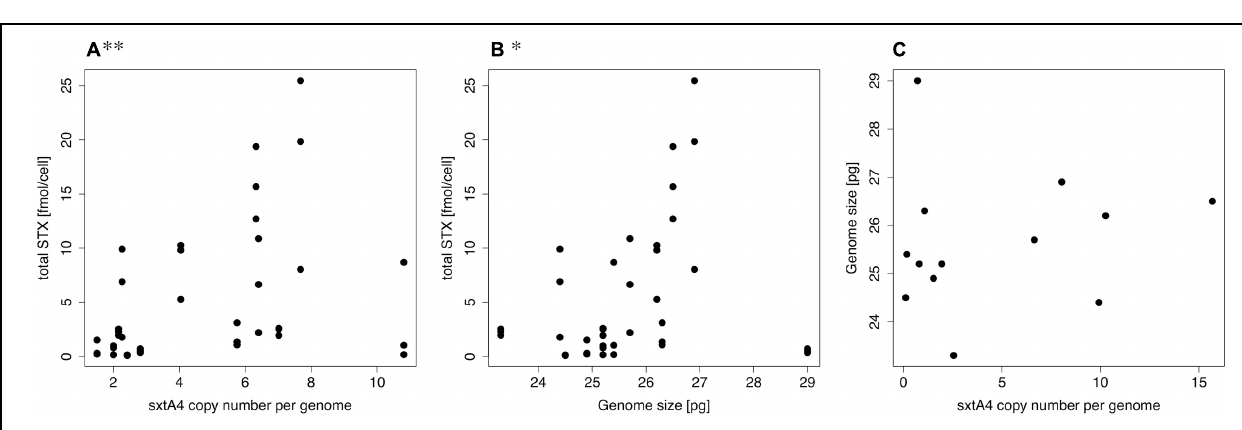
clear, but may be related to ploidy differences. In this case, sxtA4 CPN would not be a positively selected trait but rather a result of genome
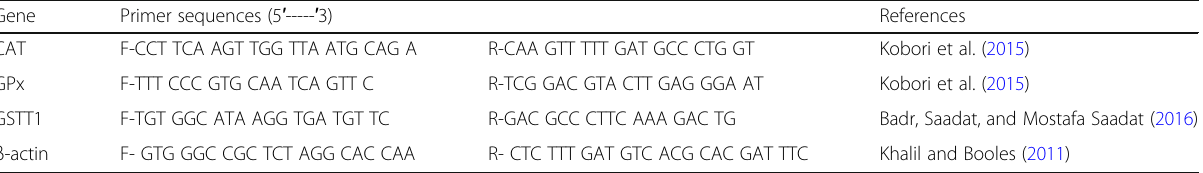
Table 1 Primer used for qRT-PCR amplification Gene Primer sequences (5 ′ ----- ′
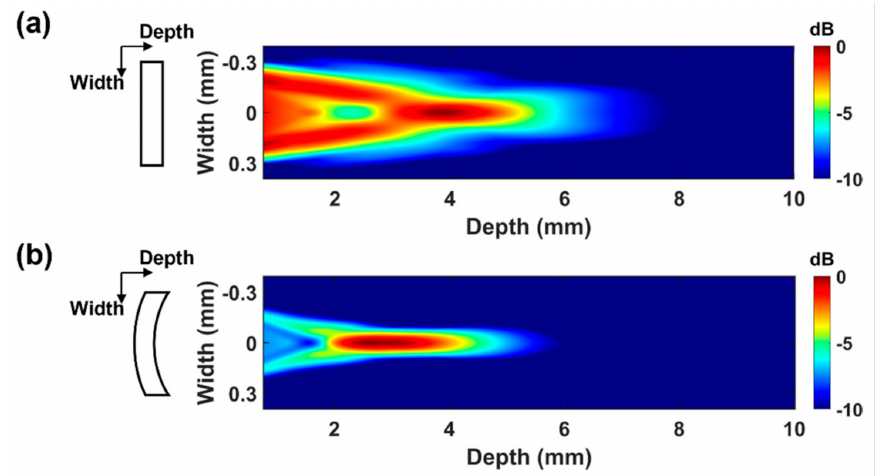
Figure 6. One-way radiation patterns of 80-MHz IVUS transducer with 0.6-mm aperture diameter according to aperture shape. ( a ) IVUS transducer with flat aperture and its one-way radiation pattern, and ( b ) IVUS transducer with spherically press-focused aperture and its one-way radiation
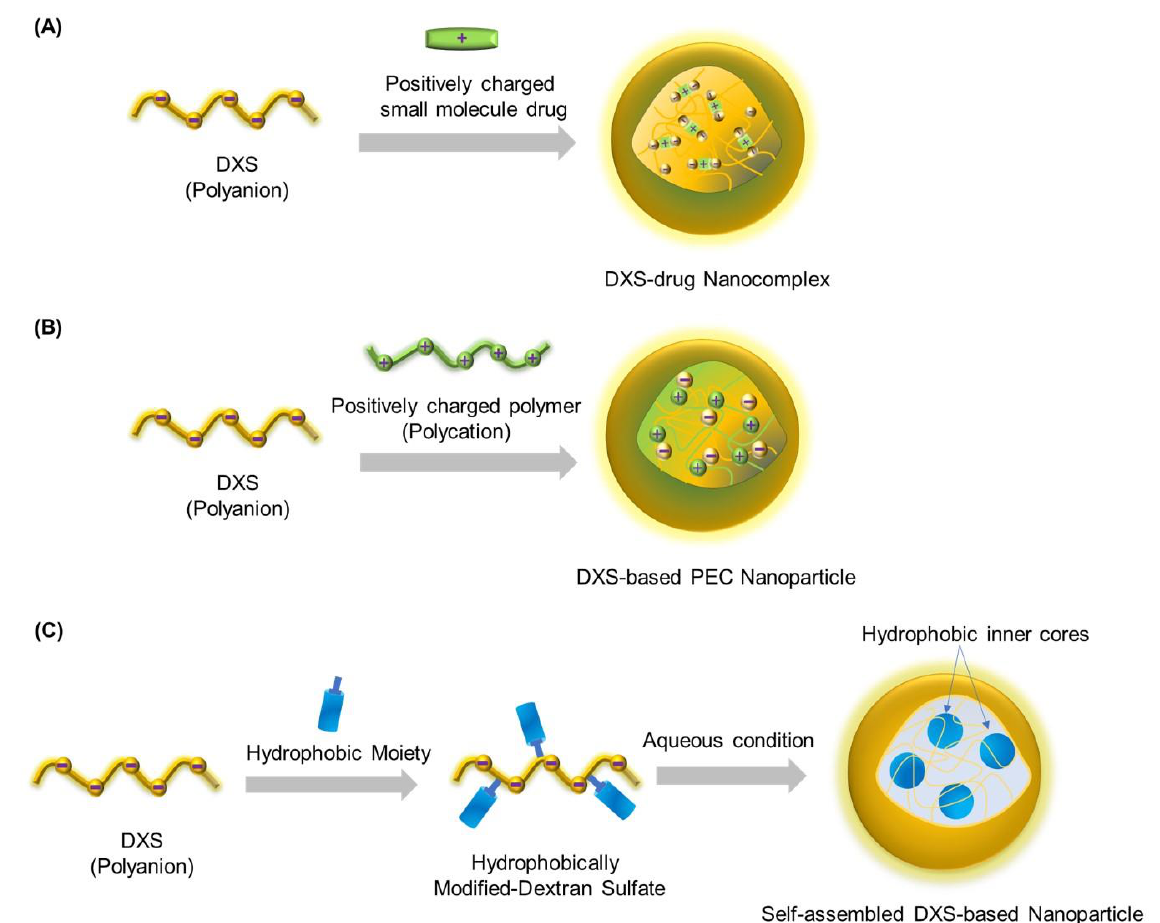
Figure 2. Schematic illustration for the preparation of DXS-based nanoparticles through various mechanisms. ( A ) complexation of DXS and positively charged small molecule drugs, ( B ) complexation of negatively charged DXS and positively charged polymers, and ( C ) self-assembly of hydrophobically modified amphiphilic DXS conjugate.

########

## Required action
In how many lines above does the word "positively" appear? Answer with only the number.

## Exercise response
2